Celui qui commet le mal déteste la lumière et ne vient pas à la lumière,
de peur que ses œuvres ne soient démontrées coupables ;
mais celui qui fait la vérité vient à la lumière,
pour qu’il soit manifeste que ses œuvres sont faites en Dieu.

Le véritable mal, et c’est un malheur, arrive pour celui ou celle qui ne vient pas à la lumière par peur du jugement de Dieu. Il se prive ainsi de sa miséricorde, parce qu’il a lui-même jugé ses œuvres coupables, indignes de la miséricorde de Dieu. En revanche, celui ou celle (et bien sûr, nous sommes toujours et l’un et l’autre), qui ne commet pas le mal, ni d’ailleurs le bien, mais « fait la vérité », c’est celui qui ne craint pas de venir à Dieu avec toutes ses œuvres, bonnes ou mauvaises, en laissant Dieu l’éclairer, en laissant à Dieu le jugement. Il sait, celui-là, que la destruction de ce qui en lui est mort est une libération.

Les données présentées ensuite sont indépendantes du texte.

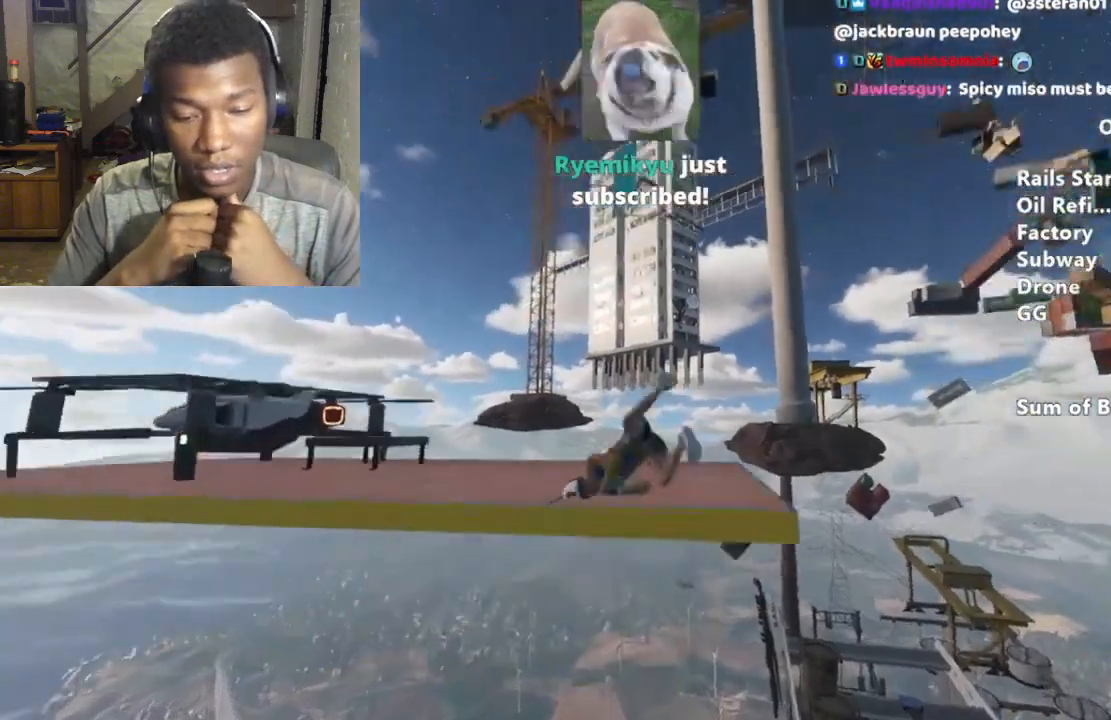
{"keys": ["a", "ctrl", "shift"], "mouse": [], "events": [[167, "w", "up"], [433, "ctrl", "down"]]}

  • Mes amis, le Seigneur Jésus-Christ que nous cherchons comme Nicodème, dans les nuits de ce monde, Jésus notre ami et notre maître, n’attend qu’une chose de nous : que nous venions à lui tel que nous sommes. Il est le grand pauvre du monde, il peut tout entendre, tout recevoir de nos confidences, car il a visité les enfers, et rien de nos vies n’est désormais privé de sa présence. Rien n’est maudit, y compris notre péché. Il nous faut juste accepter qu’il brûle en nous ce qui est vain et sans avenir.

Le Christ a pris la place du serpent.
Il n’y a plus de place pour le serpent.
Nous n’avons rien à craindre de son jugement qui vient en nous détruire ce qui est déjà mort, afin que nous vivions.

Ce qui est entre nos mains, et ce n’est pas le plus facile, c’est d’y croire.
Croire que Jésus (et par lui le Père) nous accepte tels que nous sommes.
Croire qu’il croit en nous plus que nous-mêmes, et que sa confiance en nous peut nous transformer si nous la laissons agir.

Prions les uns pour les autres, afin que nous nous soutenions dans la foi, et que dans la vie quotidienne la plus banale, nous acceptions d’être acceptés, par les autres, et par notre Dieu. AMEN.